Espargaró stürzt in sepang: vier brüche, aber keine gefahr!
Schock in Sepang! Aleix Espargaró, Testfahrer für Honda MotoGP, erlitt einen schweren Unfall während der aktuellen Testfahrten. Die Nachricht verbreitete sich rasend schnell über seine Social-Media-Kanäle, wo der Spanier selbst von seinen Verletzungen berichtete.

Ein schreck für das honda-team und die motogp-gemeinschaft
Der Unfall ereignete sich am Dienstag auf dem Sepang International Circuit. Espargaró, der zusammen mit Takaaki Nakagami mit dem Prototyp für 2027 testete – einem Acht-Zylinder-Motorrad mit 850ccm und Pirelli-Reifen – kam von der Strecke ab. Die Folgen waren dramatisch: Vier Wirbelbrüche und weitere Prellungen. Zum Glück, so betonte Espargaró, blieb die Rückenmarksverletzung erspart. Ein Glücksfall, der die Erleichterung im Team Hondas noch verstärkt.
„Ich bin unheimlich dankbar für die großartige medizinische Versorgung im Hospital CU Aurelius“, schrieb der Granollerser auf Instagram. „Nach ein paar Tagen dort kann ich nun mit Laura, die mich von so weit her gerettet hat (ich habe den Überblick verloren, wie oft das schon passiert ist!), nach Hause fliegen. Dort werden wir dann entscheiden, ob eine Operation im Hospital Quirón Dexeus notwendig ist.“ Die Anteilnahme aus der MotoGP-Szene war sofort spürbar.
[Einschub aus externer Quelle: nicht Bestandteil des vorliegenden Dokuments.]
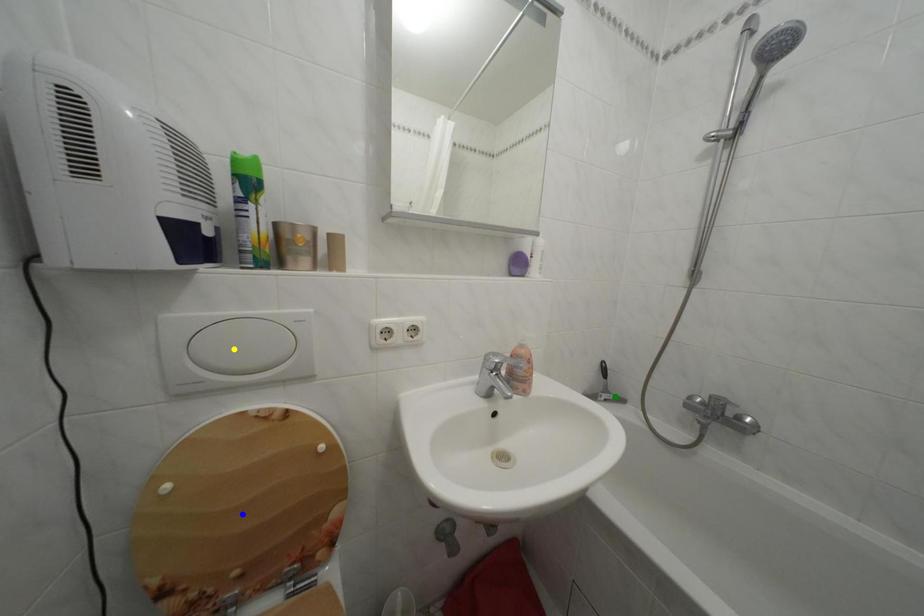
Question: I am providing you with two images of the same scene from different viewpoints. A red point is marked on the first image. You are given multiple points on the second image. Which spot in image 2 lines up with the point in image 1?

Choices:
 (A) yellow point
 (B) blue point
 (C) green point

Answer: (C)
Besonders bemerkenswert ist, dass Espargaró trotz der Umstände an sein Team dachte: „Vielen Dank an mein gesamtes Honda-Team für eure Fürsorge in den letzten Tagen. Entschuldigt den Schreck, ich komme zurück!“ Ein Zeichen von Professionalität und Teamgeist, das in der anspruchsvollen Welt des Motorradrennsports hoch geschätzt wird.
Die Testfahrten mit dem 2027er Prototyp sind ein wichtiger Bestandteil der Entwicklung von Honda. Die Möglichkeit, mit solchen Maschinen und Reifen zu arbeiten, ist durch spezielle Konzessionen der FIM erlaubt und ermöglicht es den Herstellern, frühzeitig wichtige Daten zu sammeln. Was nun der Zeitplan für die weiteren Tests aussieht, bleibt abzuwarten, aber eines ist klar: Aleix Espargaró wird alles daran setzen, so schnell wie möglich wieder auf dem Motorrad zu sitzen – und das nächste Mal hoffentlich ohne solches Verletzungspech.